You need to instead ask: how much fuel does each engine need to produce equivalent amount of energy? On this metric, jet engines are not significantly worse than piston engines.
> Competing turbine engines are much more expensive than piston engines and you can actually build pistons engines at reasonable cost
Yes, if you compare a slightly modified off-the-shelf automotive piston engine produced in millions, to a small batch jet engine, then yes, the former is cheaper. However, if you need your drone to be both very fast and fly very far (and these two are very important in military context), then off the shelf automotive piston engines are really not an option, and instead you need to invest in something very custom, which would destroy the per-unit cost advantage of piston over jet, and that’s ignoring benefits like smaller form factor allowing for much bigger payload (extra 100 kg available for warhead does make a difference).

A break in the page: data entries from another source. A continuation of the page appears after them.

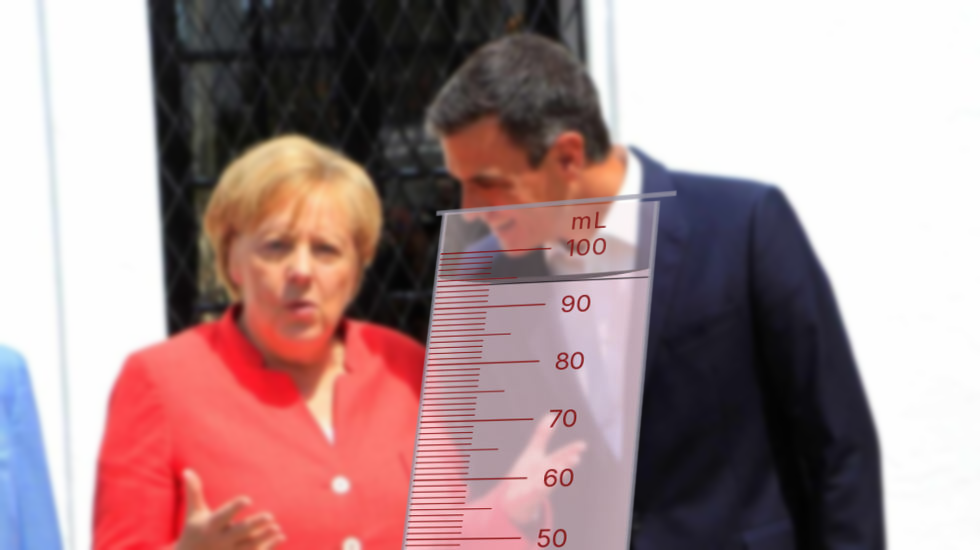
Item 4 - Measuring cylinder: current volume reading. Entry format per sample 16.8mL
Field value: 94mL
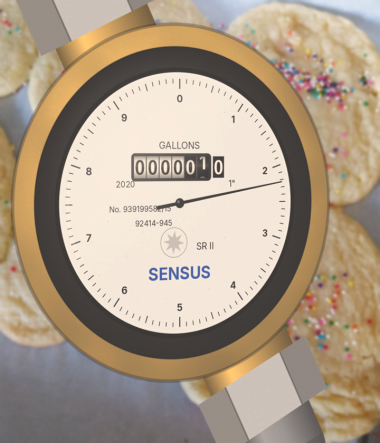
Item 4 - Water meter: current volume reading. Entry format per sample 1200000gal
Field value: 12.2gal
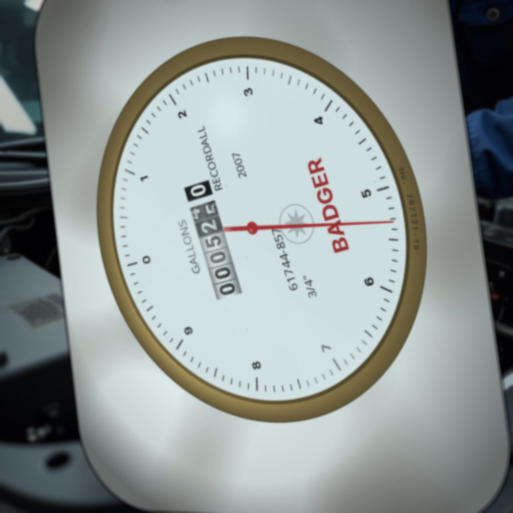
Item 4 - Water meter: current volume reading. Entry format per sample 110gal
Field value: 5245.3gal
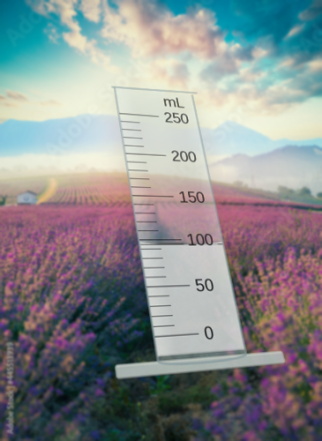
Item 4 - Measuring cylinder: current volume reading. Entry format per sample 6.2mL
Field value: 95mL
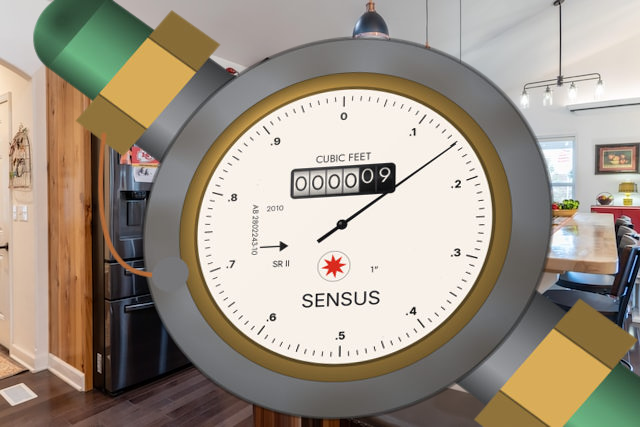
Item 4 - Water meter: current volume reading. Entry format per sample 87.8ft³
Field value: 9.15ft³
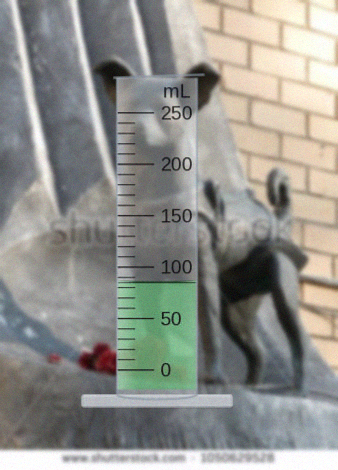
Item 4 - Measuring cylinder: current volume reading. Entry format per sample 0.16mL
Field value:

Yes, and that is in fact not my perspective, I only mentioned the ratio in order to illustrate that the fuel weight is substantial.
The right condition is of course J/kg for the fuel + engine + propeller/shroud/etc. package, and also taking into account cooling drag and frontal area.
>Yes, if you compare a slightly modified off-the-shelf automotive piston engine produced in millions, to a small batch jet engine, then yes, the former is cheaper. However, if you need your drone to be both very fast and fly very far (and these two are very important in military context), then off the shelf automotive piston engines are really not an option, and instead you need to invest in something very custom, which would destroy the per-unit cost advantage of piston over jet, and that’s ignoring benefits like smaller form factor allowing for much bigger payload (extra 100 kg available for warhead does make a difference).
The problem is that jet turbines of the required efficiency and weight are actually expensive. They have high temperatures internally, and continuously, and have all these blades and bearings. I think it might be feasible to make them much more cheaply than they can be manufactured today, but a Wankel engine can be mass produced with present technology and is not incredibly bad.
We are talking about American-built products on an American-built website. I think people would happily use metric units when talking about foreign products on foreign websites, but for some inexplicable reason, these are much less often the center of the conversation.
Ramjet has a high minimum flight speed. (Although this is an issue across most missiles--ground launch versions of missiles are the air launch version with an extra rocket on back that boosts it to a suitable flight speed.)
Really the cheapest and most reliable thing would be an electric launcher that threw JDAM-like gliding bombs. Probably could get pretty good range with a strong enough launch system.
Shaheds can fly at 4000m, good luck with your Maxim. They also try to catch them far from target areas by spreading roving AA squads all over the border, somewhat impossible at sea.
Something similar could also dive from 4000m gaining quite some speed.